Goal of the exercise
Which lines in the entries below contain the word "temperature"? Pull out each of them in full.
====== Provided records ======
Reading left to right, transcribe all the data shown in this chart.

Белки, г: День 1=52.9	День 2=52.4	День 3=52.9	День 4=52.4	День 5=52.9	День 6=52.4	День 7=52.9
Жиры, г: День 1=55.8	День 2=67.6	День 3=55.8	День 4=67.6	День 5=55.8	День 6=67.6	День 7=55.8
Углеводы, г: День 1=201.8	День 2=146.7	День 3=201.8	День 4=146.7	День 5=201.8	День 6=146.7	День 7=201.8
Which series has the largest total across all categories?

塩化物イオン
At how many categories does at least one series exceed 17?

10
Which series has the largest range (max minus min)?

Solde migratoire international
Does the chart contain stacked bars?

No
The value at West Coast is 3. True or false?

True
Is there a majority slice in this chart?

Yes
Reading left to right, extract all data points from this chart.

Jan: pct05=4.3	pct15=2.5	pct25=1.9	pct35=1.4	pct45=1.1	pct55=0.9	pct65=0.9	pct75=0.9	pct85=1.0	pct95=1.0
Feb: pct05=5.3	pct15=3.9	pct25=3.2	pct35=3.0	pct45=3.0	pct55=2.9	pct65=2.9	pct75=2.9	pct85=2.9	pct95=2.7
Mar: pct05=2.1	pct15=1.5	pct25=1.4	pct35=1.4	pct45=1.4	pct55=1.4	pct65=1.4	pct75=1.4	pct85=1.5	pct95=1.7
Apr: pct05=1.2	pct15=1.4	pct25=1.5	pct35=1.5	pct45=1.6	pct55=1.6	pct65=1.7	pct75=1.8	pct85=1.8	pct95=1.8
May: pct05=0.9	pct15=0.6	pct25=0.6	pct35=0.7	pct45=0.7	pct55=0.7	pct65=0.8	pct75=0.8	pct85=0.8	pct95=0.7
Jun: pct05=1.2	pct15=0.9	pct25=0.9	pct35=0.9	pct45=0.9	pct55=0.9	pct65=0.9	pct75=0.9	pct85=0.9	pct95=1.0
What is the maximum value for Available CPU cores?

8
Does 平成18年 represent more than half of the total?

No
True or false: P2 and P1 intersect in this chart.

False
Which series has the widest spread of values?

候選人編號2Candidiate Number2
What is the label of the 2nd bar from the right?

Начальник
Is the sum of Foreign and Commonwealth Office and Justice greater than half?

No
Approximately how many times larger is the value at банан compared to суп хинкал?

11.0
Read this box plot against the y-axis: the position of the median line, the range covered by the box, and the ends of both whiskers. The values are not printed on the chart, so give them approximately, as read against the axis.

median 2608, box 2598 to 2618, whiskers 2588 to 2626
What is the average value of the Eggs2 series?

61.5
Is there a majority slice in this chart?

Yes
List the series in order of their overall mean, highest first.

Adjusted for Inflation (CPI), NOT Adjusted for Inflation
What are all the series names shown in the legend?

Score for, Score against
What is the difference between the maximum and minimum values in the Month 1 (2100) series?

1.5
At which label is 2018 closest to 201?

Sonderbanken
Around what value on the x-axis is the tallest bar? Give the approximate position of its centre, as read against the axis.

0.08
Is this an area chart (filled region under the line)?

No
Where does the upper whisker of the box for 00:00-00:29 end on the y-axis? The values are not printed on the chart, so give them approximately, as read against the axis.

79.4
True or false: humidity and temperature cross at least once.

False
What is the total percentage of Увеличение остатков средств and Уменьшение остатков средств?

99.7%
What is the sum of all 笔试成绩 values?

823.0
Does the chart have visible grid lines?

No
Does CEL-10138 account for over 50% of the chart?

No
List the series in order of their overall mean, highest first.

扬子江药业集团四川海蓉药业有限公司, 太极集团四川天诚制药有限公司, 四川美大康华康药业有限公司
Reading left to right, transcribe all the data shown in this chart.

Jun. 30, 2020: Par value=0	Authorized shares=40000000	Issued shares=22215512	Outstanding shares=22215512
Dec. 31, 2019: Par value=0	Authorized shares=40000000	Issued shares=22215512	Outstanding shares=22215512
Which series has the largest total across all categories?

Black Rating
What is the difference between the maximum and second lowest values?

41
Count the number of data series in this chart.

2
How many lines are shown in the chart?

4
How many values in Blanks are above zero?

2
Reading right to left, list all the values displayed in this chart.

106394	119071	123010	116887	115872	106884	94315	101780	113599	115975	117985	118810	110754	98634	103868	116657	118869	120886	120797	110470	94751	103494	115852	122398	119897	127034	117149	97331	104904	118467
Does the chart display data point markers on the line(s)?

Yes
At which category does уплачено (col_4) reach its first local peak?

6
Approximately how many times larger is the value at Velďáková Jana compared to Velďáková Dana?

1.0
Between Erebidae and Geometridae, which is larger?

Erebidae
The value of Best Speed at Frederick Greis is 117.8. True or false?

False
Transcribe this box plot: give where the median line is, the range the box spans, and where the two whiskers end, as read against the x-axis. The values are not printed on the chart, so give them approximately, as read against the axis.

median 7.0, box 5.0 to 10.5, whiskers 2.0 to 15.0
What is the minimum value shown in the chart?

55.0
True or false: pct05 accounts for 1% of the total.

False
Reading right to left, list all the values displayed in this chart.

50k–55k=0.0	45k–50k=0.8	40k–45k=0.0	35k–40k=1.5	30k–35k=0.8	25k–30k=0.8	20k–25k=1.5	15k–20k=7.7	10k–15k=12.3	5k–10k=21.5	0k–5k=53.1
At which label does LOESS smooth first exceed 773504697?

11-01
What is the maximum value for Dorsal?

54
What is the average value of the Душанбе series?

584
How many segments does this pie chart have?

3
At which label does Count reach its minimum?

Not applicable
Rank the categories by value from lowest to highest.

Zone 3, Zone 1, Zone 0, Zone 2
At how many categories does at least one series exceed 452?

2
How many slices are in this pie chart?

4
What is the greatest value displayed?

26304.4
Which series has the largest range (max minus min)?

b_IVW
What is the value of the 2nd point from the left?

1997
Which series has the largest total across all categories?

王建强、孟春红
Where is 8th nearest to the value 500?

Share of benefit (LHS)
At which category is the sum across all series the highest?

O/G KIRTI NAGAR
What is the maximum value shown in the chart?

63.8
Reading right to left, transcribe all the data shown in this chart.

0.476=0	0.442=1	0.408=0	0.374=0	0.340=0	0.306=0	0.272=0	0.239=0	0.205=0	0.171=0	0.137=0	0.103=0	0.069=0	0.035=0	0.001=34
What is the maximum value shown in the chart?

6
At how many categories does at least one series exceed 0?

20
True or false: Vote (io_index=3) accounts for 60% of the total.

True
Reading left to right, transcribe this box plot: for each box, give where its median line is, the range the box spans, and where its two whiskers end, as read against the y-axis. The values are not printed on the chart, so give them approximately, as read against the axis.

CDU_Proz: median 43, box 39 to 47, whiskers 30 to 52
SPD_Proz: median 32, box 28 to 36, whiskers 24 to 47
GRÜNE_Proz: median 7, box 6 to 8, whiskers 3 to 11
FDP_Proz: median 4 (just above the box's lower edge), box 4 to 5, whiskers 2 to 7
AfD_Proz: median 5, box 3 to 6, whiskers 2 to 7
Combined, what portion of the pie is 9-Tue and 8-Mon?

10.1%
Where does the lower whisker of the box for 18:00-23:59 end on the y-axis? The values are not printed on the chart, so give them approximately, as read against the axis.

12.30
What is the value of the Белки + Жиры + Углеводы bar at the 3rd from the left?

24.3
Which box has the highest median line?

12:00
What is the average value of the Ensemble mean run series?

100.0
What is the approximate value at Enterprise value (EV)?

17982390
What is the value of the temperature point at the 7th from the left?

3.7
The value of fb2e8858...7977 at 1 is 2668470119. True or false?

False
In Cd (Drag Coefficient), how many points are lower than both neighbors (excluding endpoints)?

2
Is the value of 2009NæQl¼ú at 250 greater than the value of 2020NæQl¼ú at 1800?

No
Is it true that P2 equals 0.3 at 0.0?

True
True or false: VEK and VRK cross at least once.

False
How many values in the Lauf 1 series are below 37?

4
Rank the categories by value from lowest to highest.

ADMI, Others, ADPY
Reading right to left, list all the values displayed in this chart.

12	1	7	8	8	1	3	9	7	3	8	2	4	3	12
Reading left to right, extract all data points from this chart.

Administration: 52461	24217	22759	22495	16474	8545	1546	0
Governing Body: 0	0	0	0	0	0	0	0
======
Expected answer
True or false: humidity and temperature cross at least once.
What is the value of the temperature point at the 7th from the left?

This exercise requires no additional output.